25 Juin 2011,
C'est difficile d'être loin de la maison... D'être loin des sentiers où chantent les grillons et les hirondelles. C'est difficile d'être loin de la maison... Et de ne pouvoir dire adieu à quelqu'un qui s'en va... Cette chronique rend hommage à mon sang mêlé de basque, à mon grand-père... A une ancienne chanson et un futur voyage...
Nous avons tous une chanson… Une mélodie qui nous définit et nous porte bien plus que n’importe quelle autre. Pour moi, c’est ce court poème, cet hymne de mon Pays… Quelques mots qui me poursuivent où que j’aille.

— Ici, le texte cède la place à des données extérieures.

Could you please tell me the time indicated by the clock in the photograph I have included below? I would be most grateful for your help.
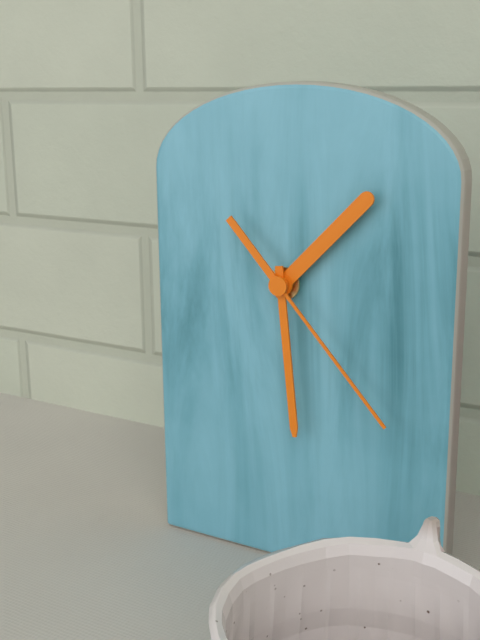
1:29:23
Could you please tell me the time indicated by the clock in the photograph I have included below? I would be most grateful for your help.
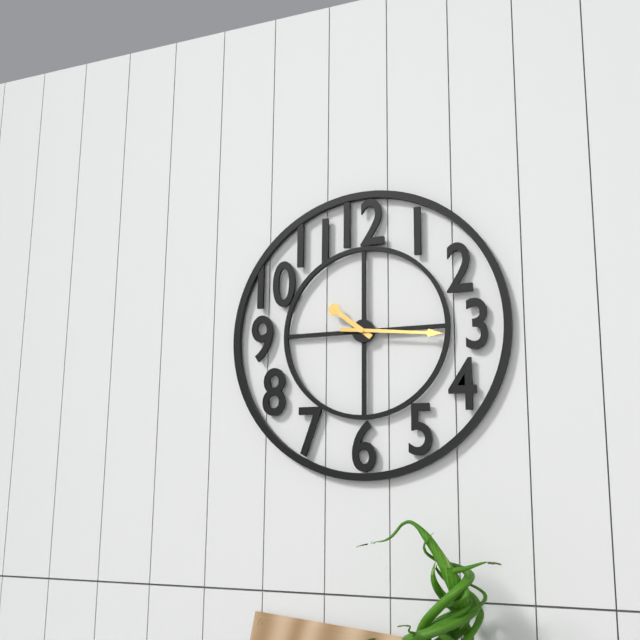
10:16
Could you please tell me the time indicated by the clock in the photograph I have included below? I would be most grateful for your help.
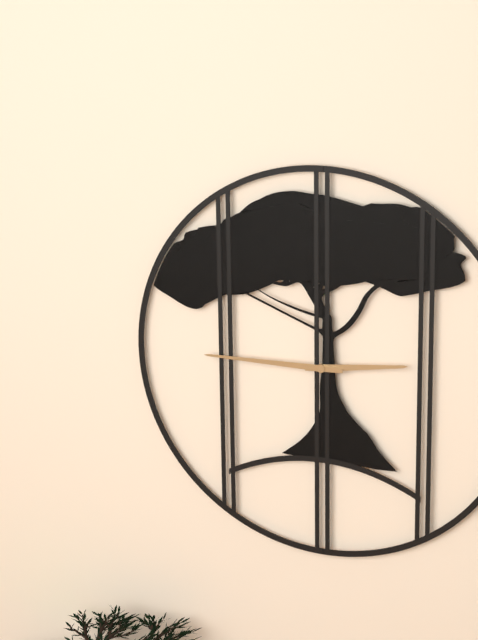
2:45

Si je lui avais coupé les ailes,
Il aurait été mien,
Il ne se serait pas enfui,
Mais alors,
Il n'aurait plus été l'oiseau,
Et moi,
C'est l'oiseau que j'aimais.
Hegoak (Txoria Txori) est une chanson basque qui (d’après la légende) aurait vu le jour sur une serviette en papier lors d’une fête dans une époque troublée : L’époque Franquiste coté espagnol et de l’interdiction de parler l’Euskara (la langue basque). Qui aurait cru que ce poème mis en musique en toute clandestinité deviendrait l’hymne de mon pays ?!

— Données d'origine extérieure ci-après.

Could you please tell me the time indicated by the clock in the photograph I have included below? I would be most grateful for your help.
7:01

Chanson d’amour, d’espoir, de deuil ou de liberté… Nul ne sait vraiment quel sens lui donner. C’est sans doute pour cela que cet air si particulier accompagne souvent la vie de nos villages. Donnant à chaque instant une signification neuve et un regard insolite sur nous même.
Ne vous y trompez pas, sous ses airs mélancoliques, Hegoak est une chanson de fête. Une chanson qui dit "bienvenue" à un nouvel ami ou un nouveau né. Une chanson qui dit "bonne route" à des jeunes mariés ou des voyageurs. Une chanson qui dit "adieu" à ceux qui nous quittent et que l’on doit laisser partir.
Ne vous arrive t’il pas, parfois, de vous sentir loin de chez vous ? Loin de ce que vous rêviez d’être ? Ou tout simplement loin de vos racines ? Lorsque cela m’arrive, je fredonne secrètement cet air.
Ce soir, il fait si chaud dans ma petite piaule. Une fenêtre ouverte laisse entrer un mince filet d’air bien trop pauvre pour me ramener au pays. J’entends les voitures, la cacophonie parisienne… L’éternelle complainte des boulevards surpeuplés. Mais où sont passées les aubades des grillons qui accompagnent les chemins de pierres ? Où sont les ritournelles qui ne quittent jamais les tablées festives ? Où sont les moustiques qui s’amoncellent sous l’éclairage faiblard des lanternes d’été ? Où est la berceuse de la mer qui emporte les promesses et les jeux abandonnés sur le sable ?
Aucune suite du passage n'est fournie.